According to the USDA’s estimates, the cost of raising a kid has topped out at $233,610. While that may make you inquire about a return policy (not your spouse’s favorite bit), research from the policy organization Demos found that this financial burden gets better. Your kid just needs to be taught a lesson.
The report, titled “The Parent Trap: The Economic Insecurity Of Families With Young Children” looked at 2 years of data pooled from the US Census Bureau’s Annual And Social And Economic Supplements survey. After researchers controlled for differences in age, race, education, and partnership status, they found having a kid younger than age 5 reduced 2-parent household incomes by 14 percent. Simply put, that’s where your beer money went.
The good news is that once kids are old enough to attend public school (or private if you didn’t feel that 14 percent), household income for 2-parent families goes about up about $29,000. This relief extends to single mothers as well, upping their income by $25,651 and decreasing the chances of being in poverty by 6 percent. Of course, this upside is somewhat dependent on public education being somewhat decent — and that’s an uphill both ways, without shoes, kind of battle.

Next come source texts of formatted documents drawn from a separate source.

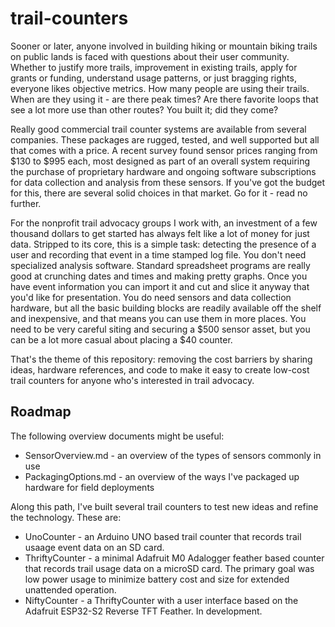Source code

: # trail-counters

Sooner or later, anyone involved in building hiking or mountain biking trails on public lands is faced with questions about their user community. Whether to justify more trails, improvement in existing trails, apply for grants or funding, understand usage patterns, or just bragging rights, everyone likes objective metrics. How many people are using their trails. When are they using it - are there peak times? Are there favorite loops that see a lot more use than other routes? You built it; did they come? 

Really good commercial trail counter systems are available from several companies. These packages are rugged, tested, and well supported but all that comes with a price. A recent survey found sensor prices ranging from $130 to $995 each, most designed as part of an overall system requiring the purchase of proprietary  hardware and ongoing software subscriptions for data collection and analysis from these sensors. If you've got the budget for this, there are several solid choices in that market. Go for it - read no further.

For the nonprofit trail advocacy groups I work with, an investment of a few thousand dollars to get started has always felt like a lot of money for just data. Stripped to its core, this is a simple task: detecting the presence of a user and recording that event in a time stamped log file. You don't need specialized analysis software. Standard spreadsheet programs are really good at crunching dates and times and making pretty graphs. Once you have event information you can import it and cut and slice it anyway that you'd like for presentation. You do need sensors and data collection hardware, but all the basic building blocks are readily available off the shelf and inexpensive, and that means you can use them in more places. You need to be very careful siting and securing a $500 sensor asset, but you can be a lot more casual about placing a $40 counter. 

That's the theme of this repository: removing the cost barriers by sharing ideas, hardware references, and code to make it easy to create low-cost trail counters for anyone who's interested in trail advocacy.

## Roadmap

The following overview documents might be useful:

- SensorOverview.md - an overview of the types of sensors commonly in use
- PackagingOptions.md - an overview of the ways I've packaged up hardware for field deployments

Along this path, I've built several trail counters to test new ideas and refine the technology. These are:

- UnoCounter - an Arduino UNO based trail counter that records trail usaage event data on an SD card.
- ThriftyCounter - a minimal Adafruit M0 Adalogger feather based counter that records trail usage data on a microSD card. The primary goal was low power usage to minimize battery cost and size for extended unattended operation.
- NiftyCounter - a ThriftyCounter with a user interface based on the Adafruit ESP32-S2 Reverse TFT Feather. In development.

“What it comes down to is a complete societal lack of support for families with young children,” Robert Hiltonsmith, one of the study’s authors, told The Wall Street Journal. And he’s not talking about nursing bras, people. Their policy recommendations are mostly about closing the gap between parents of school-age children and other parents. Don’t worry, you’ll still have plenty to look forward to. Even if it’s not a trail of cash behind them on their first day of school.